Mercado Latino now has nine centers throughout the Western states for processing and distributing 3,500 products. It employs up to 400 full- and part-time workers depending on seasonal needs and has more than $110 million in annual sales.
“We invested in information technology — you can never spend enough money on that,” Mr. Rodriguez added. He recalled how his father pressed the children in 1975 to buy one of the first I.B.M. System 32 minicomputers to upgrade Mercado Latino’s accounting abilities. “That computer cost more than our company was worth at that time,” Mr. Rodriguez said. But using it allowed the family to take on more products and spread its operations from Texas to the Canadian border.
C&F Foods, meanwhile, has grown to 285 employees and well over $100 million in annual revenue thanks in part to America’s increasing demand for organic produce. “It’s a good business, and the profit is there,” Mr. Faura said. “But you have to be ready to bear the cost of getting into it.”
To qualify as an organic food supplier, he explained, a company needs to invest in more costly fertilizers and new machinery for milling and packing the beans. When the organic food phenomenon took off in 2000 or so, he said, “we debated whether it was a fad or a trend.”
“It took almost $8 million of investment,” Mr. Faura recalled. “But we decided to go for it, and now we have that first-mover advantage.”
Still, with all the growth and promise of Hispanic markets, these companies are relatively small compared with food processing giants like Kraft and ConAgra.
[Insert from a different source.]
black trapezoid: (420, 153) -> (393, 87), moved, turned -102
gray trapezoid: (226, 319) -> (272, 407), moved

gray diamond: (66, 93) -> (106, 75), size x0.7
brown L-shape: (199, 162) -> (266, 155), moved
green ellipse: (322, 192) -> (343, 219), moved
Will small entrepreneurs face a difficult future? Not yet, said Jorge Rodriguez, chief financial officer of Mercado Latino. “The big outfits in my opinion are not embracing Latino markets,” he said. “They do a lot and say a lot, but marketing to immigrant consumers, whether Latino or Korean or whatever, you need to know what you’re doing. If black beans are processed and polished too much, they lose their flavor.”
He is saying, of course, that these are still specialty markets. A vendor needs to know not only which products to offer but how the customers like their native foods. In time immigrant specialties will grow into broad American dietary staples: it has been a long time, for example, since pizza was considered a specifically Italian dish.
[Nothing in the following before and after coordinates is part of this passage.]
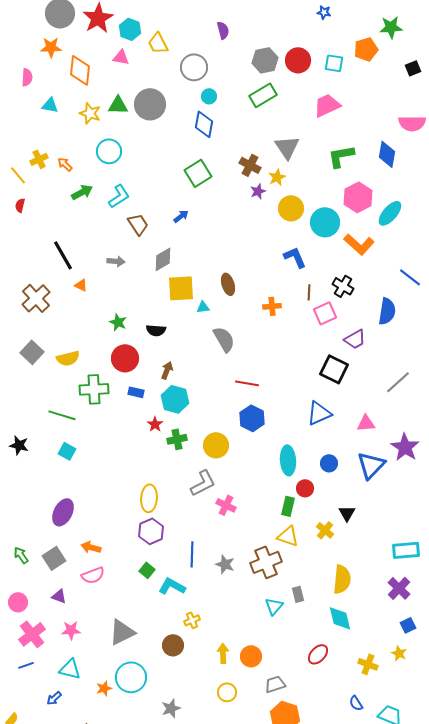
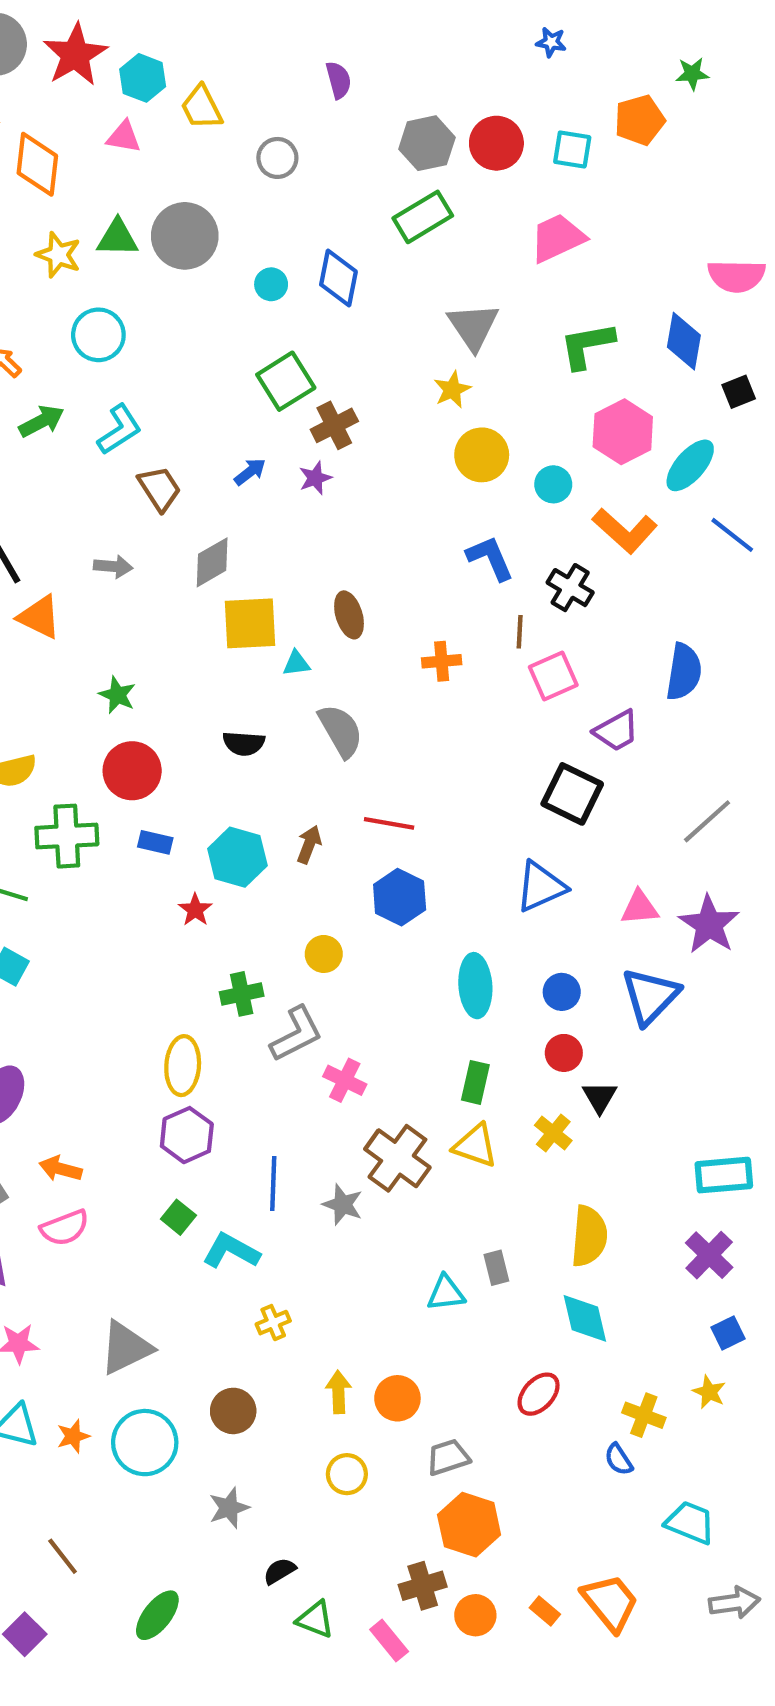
green star: (391, 27) -> (692, 74), size x0.7
gray circle: (194, 67) -> (277, 158), size x0.7
black square: (413, 68) -> (739, 392), moved
cyan circle: (209, 96) -> (271, 284), moved
blue diamond: (204, 124) -> (338, 278), moved
brown cross: (250, 165) -> (334, 425), moved, turned 35
purple star: (258, 191) -> (315, 478), moved
cyan circle: (325, 222) -> (553, 484), size x0.6
blue line: (410, 277) -> (732, 535), moved
orange triangle: (81, 285) -> (39, 617), size x1.6
black cross: (343, 286) -> (570, 588), moved
black semicircle: (156, 330) -> (244, 743), moved
brown arrow: (167, 370) -> (309, 844), moved
green cross: (177, 439) -> (242, 994), moved
yellow circle: (216, 445) -> (324, 954), size x0.7
purple star: (405, 447) -> (709, 924), moved
red circle: (305, 488) -> (564, 1053), moved
brown cross: (266, 562) -> (397, 1158), moved, turned -32
cyan triangle: (274, 606) -> (446, 1293), turned 42
brown circle: (173, 645) -> (233, 1411), moved
orange star: (104, 688) -> (73, 1436), moved
blue semicircle: (356, 703) -> (619, 1459), moved

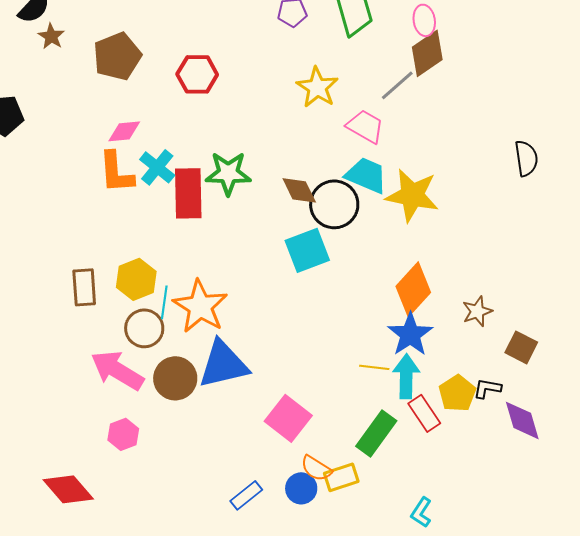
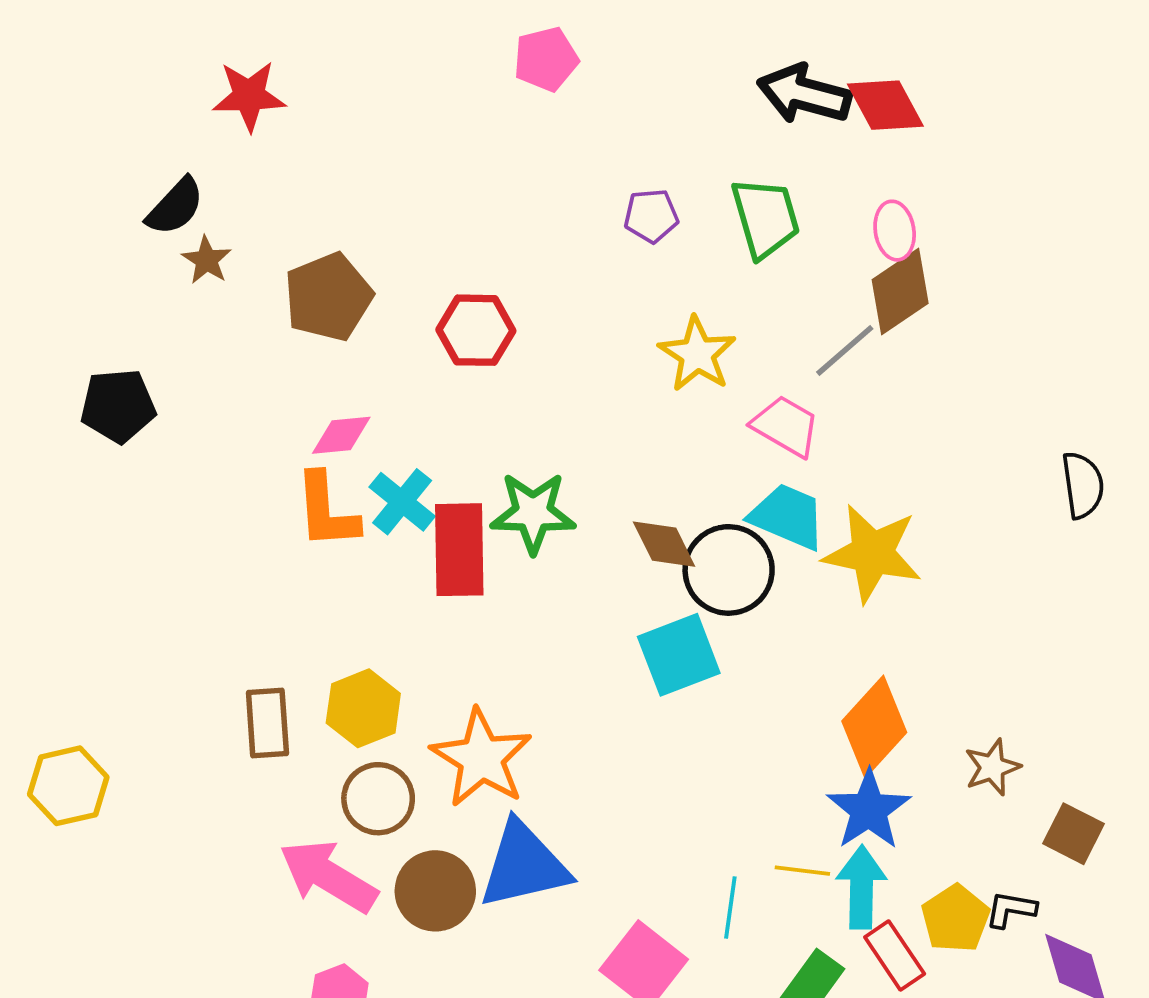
cyan line: (164, 302) -> (730, 908), moved

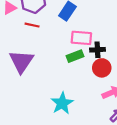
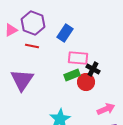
black cross: (97, 50) -> (93, 69), turned 32
red circle: (102, 68) -> (86, 82), moved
Being a relatively small family company is no bar to success, Mr. Rodriguez said, “if you know what to do and be good at it.”
Finally, the younger generations of six Southern California Cuban business families, along with 300 other initial shareholders, backed the newly chartered Americas United Bank in Glendale this year. It is the first Hispanic-led bank in 40 years to be chartered in California, said Gilbert Dalmau, a 49-year-old Cuban-American, longtime banker and chairman.
“But don’t stress the Cuban aspect,” Mr. Dalmau said to an interviewer. “This bank is to serve the whole Hispanic community and all the other small-business communities here.”
The Rodriguezes and other families say their parents emigrated from Cuba 45 years ago because they feared for their children’s future. But with hard work and a smart entrepreneurial spirit, the children and their children have made their own futures and brought something new to the whole American economy.